第百九十九話 ヘタクソな件
二回の表、明来の攻撃。六番不破が打ち取られた後、打席には七番の風見が立っている。なんとかフルカウントまで粘って、次が八球目だ。
「ストライク、バッターアウト!!」
風見は三振に倒れた。高めの釣り球に手を出してしまい、バットは回ってしまった。
「ごめん!!」
「ナイス粘り!! いい攻撃!!」
風見が走ってベンチに戻り、打ち取られたことを謝るが、明来の面々は彼の粘りを褒め称えていた。
「さぁ! 頼むよ真斗!」
「おけまる! 頑張るわ!」
一塁コーチャー守の声掛けに、青山は笑顔でOKサインを送った。
「八番、ファースト、青山君」
青山は一礼して打席に入った。青山の真剣な顔とは対照に、麻布はニヤニヤと彼の顔を見つめていた。
「クク……相変わらず、その鼻マジで笑えるわ」
麻布の挑発に対し、青山は彼に目も合わさず、足場を鳴らしていた。
「痩せ我慢すんなよ。怖えんだろ? ま、この前のお詫びっつーことでよ、一球目どこ投げるか教えてやるよ」
麻布はヘラヘラした口調で続けた。
「インコースのまっすぐで胸元抉ってやる。ビビらずに振り切れよ?」
麻布はそう言いながら、あからさまに青山の立つ左打席の真後ろに体を寄せ、ミットを構えた。

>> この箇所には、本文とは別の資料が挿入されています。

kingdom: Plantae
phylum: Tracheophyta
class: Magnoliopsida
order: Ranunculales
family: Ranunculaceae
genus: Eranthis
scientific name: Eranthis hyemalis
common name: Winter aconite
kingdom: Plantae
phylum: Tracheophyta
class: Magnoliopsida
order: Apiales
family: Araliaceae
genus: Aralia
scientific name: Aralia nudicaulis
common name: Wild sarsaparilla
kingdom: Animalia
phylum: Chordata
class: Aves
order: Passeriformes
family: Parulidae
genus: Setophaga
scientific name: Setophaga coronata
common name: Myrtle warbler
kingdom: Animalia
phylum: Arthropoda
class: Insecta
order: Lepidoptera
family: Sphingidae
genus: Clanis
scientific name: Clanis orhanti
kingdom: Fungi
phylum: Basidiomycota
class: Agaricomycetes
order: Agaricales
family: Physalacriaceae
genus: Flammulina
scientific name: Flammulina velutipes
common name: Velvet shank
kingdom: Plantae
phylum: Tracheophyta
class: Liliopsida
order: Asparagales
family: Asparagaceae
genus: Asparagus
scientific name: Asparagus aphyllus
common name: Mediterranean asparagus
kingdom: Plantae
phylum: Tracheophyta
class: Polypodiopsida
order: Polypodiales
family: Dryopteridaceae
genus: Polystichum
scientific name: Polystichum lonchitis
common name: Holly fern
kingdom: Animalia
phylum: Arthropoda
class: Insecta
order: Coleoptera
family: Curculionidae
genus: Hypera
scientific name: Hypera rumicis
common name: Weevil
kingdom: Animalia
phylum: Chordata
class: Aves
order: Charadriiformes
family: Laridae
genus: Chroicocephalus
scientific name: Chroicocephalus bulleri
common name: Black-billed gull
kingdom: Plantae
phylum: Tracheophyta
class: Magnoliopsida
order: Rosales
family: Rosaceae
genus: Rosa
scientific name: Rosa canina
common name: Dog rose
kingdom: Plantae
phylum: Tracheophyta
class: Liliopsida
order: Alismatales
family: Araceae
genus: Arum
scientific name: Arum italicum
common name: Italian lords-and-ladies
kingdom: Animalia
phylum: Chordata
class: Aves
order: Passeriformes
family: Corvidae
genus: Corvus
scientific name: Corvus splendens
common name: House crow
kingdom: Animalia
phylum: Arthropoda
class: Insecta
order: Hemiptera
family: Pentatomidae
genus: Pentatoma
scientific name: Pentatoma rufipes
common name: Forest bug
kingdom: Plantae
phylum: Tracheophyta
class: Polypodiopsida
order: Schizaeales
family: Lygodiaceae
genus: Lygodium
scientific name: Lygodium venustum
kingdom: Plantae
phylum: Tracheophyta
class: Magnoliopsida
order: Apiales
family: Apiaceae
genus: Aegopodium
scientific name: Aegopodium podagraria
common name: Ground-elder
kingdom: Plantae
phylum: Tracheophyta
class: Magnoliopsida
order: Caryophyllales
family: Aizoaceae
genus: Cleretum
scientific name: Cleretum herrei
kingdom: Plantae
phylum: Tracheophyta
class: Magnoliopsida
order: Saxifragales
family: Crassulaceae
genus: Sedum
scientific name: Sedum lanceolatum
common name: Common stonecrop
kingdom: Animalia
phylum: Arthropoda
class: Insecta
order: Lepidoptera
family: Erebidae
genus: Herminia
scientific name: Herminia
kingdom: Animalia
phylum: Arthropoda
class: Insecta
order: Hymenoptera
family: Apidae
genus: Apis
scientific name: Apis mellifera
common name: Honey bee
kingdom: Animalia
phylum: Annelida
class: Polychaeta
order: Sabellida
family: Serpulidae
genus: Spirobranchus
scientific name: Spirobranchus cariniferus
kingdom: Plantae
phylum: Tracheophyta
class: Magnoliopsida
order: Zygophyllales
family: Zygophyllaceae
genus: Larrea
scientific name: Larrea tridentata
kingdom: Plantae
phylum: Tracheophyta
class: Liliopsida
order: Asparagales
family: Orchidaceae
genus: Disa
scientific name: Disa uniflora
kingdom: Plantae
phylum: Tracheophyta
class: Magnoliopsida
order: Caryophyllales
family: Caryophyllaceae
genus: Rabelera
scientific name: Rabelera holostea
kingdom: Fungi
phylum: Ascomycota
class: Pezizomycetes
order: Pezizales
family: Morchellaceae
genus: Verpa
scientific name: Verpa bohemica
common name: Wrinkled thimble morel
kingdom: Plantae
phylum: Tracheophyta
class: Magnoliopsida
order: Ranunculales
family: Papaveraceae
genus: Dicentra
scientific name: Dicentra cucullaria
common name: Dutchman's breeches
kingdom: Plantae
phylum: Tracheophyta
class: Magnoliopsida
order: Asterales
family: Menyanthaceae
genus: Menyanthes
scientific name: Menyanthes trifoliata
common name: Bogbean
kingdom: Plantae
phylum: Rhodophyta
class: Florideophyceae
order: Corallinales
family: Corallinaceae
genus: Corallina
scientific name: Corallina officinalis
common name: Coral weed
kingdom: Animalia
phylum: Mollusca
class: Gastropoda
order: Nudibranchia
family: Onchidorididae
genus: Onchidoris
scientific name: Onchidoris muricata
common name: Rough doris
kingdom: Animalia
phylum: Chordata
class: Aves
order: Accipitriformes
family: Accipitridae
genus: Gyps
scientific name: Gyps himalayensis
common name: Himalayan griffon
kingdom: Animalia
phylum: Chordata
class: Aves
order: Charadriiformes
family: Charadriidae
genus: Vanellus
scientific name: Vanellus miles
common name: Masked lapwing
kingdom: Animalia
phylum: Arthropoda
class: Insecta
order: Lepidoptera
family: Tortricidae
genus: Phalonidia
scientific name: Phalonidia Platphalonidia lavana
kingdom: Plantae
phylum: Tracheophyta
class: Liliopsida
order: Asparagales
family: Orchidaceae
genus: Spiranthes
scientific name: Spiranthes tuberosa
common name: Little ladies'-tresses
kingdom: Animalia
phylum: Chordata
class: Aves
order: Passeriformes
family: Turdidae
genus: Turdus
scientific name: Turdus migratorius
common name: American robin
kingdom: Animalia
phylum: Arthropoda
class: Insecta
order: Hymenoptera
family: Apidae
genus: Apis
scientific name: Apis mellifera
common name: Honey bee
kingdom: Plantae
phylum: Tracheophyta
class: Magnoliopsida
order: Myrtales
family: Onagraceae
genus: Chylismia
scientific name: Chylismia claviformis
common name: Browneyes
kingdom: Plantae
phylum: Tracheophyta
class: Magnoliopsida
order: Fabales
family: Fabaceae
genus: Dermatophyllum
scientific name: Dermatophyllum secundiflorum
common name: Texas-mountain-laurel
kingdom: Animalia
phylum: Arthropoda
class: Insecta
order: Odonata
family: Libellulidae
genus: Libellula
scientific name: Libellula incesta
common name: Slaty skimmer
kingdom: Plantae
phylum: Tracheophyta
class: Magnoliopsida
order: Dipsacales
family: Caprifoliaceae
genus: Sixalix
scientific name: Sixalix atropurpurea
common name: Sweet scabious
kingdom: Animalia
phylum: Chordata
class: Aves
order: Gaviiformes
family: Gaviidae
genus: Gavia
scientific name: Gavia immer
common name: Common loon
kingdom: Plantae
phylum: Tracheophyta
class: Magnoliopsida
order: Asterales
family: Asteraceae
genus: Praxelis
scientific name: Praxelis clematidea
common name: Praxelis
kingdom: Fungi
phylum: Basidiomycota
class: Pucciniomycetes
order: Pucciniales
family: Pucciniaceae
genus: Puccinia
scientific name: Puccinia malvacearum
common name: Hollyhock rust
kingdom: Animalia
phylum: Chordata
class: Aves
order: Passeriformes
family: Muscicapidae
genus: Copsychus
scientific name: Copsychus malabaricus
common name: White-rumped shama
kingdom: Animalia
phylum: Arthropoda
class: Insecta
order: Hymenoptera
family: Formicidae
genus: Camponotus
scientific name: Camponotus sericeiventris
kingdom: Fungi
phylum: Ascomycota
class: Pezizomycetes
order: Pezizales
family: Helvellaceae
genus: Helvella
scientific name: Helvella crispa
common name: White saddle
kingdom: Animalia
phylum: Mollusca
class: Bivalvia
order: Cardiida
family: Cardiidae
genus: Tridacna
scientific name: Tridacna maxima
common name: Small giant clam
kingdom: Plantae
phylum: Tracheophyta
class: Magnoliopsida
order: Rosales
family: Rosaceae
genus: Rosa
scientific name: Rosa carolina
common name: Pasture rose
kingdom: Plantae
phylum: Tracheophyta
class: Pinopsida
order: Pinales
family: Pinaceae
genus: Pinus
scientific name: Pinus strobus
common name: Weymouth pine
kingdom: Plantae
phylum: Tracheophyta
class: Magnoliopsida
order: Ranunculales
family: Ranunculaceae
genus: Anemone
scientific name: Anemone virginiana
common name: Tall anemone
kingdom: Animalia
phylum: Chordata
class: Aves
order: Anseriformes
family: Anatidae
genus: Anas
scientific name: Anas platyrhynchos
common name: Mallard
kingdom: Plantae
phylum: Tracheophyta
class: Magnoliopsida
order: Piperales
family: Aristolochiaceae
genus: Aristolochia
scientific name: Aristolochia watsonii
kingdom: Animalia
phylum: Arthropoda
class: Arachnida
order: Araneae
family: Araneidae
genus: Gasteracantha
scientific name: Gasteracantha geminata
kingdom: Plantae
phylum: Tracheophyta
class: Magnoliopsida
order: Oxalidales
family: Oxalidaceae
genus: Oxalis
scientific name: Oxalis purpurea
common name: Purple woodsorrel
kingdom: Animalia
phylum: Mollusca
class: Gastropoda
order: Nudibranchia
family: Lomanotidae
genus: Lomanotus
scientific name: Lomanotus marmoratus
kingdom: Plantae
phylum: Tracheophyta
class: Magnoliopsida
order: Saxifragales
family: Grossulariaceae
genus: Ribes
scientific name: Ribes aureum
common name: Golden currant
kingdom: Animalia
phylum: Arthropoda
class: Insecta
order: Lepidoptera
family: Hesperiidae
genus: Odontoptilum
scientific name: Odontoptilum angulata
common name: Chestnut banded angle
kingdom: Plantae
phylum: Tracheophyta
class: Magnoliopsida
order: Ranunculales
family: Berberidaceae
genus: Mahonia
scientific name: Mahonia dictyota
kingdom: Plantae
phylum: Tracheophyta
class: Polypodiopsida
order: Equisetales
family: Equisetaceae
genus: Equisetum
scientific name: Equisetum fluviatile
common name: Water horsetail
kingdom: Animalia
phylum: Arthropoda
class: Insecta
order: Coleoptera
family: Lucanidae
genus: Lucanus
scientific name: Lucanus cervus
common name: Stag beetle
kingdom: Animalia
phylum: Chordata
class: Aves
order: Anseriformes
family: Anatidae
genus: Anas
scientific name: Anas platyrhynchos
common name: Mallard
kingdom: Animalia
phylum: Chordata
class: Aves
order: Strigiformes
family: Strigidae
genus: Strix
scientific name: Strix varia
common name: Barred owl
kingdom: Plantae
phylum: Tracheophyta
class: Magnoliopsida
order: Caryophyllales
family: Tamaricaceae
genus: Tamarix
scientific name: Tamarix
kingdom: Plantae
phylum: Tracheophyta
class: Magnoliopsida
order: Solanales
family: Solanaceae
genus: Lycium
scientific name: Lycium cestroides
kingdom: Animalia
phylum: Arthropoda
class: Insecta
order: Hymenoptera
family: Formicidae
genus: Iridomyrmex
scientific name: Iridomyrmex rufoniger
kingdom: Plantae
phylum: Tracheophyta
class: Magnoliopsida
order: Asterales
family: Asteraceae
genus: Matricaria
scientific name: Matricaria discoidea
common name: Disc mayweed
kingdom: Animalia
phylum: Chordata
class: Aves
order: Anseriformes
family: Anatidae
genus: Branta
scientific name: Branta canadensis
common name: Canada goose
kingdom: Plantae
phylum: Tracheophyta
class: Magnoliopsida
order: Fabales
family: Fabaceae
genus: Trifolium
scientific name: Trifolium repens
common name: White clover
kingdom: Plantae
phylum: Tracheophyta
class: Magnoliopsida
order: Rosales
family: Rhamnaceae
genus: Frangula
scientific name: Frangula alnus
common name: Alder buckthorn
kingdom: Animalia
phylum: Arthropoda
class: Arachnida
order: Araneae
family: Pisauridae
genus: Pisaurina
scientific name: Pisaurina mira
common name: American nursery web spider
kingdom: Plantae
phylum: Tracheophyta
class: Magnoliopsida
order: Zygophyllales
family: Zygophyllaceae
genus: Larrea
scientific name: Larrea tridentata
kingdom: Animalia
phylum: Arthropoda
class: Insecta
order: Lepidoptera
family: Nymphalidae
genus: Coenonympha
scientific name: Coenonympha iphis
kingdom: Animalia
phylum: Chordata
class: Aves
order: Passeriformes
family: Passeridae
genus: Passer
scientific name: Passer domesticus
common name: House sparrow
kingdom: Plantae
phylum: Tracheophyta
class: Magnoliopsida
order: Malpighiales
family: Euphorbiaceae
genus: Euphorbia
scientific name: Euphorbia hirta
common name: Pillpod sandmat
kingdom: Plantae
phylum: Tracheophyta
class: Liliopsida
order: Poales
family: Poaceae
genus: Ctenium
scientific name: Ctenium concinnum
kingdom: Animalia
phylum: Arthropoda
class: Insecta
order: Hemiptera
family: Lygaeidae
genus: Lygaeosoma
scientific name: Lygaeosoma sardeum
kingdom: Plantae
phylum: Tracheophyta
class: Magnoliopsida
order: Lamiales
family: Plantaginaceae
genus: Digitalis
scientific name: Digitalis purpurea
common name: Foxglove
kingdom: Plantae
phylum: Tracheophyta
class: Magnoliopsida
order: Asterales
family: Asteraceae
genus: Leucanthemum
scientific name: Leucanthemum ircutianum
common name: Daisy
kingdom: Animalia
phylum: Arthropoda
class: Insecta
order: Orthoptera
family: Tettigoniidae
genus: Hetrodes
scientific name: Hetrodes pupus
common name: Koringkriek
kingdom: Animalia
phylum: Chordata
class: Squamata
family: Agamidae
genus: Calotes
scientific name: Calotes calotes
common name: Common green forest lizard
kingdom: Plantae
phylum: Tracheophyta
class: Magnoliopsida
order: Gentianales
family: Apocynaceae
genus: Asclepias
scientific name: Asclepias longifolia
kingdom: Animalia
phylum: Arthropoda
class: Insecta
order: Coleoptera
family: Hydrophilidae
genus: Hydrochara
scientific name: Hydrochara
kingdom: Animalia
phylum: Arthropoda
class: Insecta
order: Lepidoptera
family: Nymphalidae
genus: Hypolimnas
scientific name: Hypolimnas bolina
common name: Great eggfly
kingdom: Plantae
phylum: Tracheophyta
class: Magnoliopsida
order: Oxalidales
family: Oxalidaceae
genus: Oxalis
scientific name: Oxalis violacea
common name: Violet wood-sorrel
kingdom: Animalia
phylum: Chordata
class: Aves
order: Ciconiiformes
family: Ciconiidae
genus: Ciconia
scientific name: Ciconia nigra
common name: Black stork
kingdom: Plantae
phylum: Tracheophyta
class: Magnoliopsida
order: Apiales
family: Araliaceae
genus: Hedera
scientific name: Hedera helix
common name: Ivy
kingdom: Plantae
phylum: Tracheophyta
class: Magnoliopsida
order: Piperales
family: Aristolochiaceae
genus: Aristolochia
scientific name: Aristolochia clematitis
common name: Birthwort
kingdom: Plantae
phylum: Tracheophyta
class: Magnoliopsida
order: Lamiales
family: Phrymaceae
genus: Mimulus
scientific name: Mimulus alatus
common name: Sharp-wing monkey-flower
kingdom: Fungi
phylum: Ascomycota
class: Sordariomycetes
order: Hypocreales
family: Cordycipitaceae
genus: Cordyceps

ただ、麻布は非常に残酷なことを考えていた。それはこの後彼が送るサインに如実に現れている。
彼が出したサインは、インコースのストレートだが、内側のボールになるように指示していた。
『クク……これで打ちに行ったらど根っこ、最悪バットを握っている指先がボールにぶつかるぜ』
麻布の意図を理解したようで、赤坂もニヤリと即座にそのサインを了承し、投球動作に移った。
「オラァァァ!!!」
赤坂の殺意溢れるボールは、青山の身体付近目掛けて投げ込まれた。
「ッ!!!!」
――ドッ!!!
ボールは青山の――右肘レガースにぶつかり、力なく地面を転がっている。
「デッドボール!!!」
審判が青山へ進塁権を与えた。
「チッ……避けてないですよコイツ!」
麻布が即座に審判へ抗議した。
「いや、彼はスイングをしようとして一瞬回避が遅れたが、身体は逃していたよ。故意とはみなさない」
「……わかりました」
麻布は渋々判定を受け入れ、青山を睨みつけた。
「そう簡単にヒットなんて打てないから、マジでノーコン助かるわ」
青山が鼻で笑いながら一塁へ歩いていった。
「……ッ!!!」
麻布は審判がいる手前言葉を抑えたが、眼光を見開いて青山を睨みつけている。
「んだと、やっぱりワザとぶつかってんじゃねーか」
赤坂は青山の言葉に反論した。
「ワザとじゃねーよ。俺が反応が遅いヘタクソなだけだ。んで、お前もストライク入れられないヘタクソってだけだよ」
青山は、守からアイススプレーでぶつかった箇所を冷やしてもらいながら言い返していた。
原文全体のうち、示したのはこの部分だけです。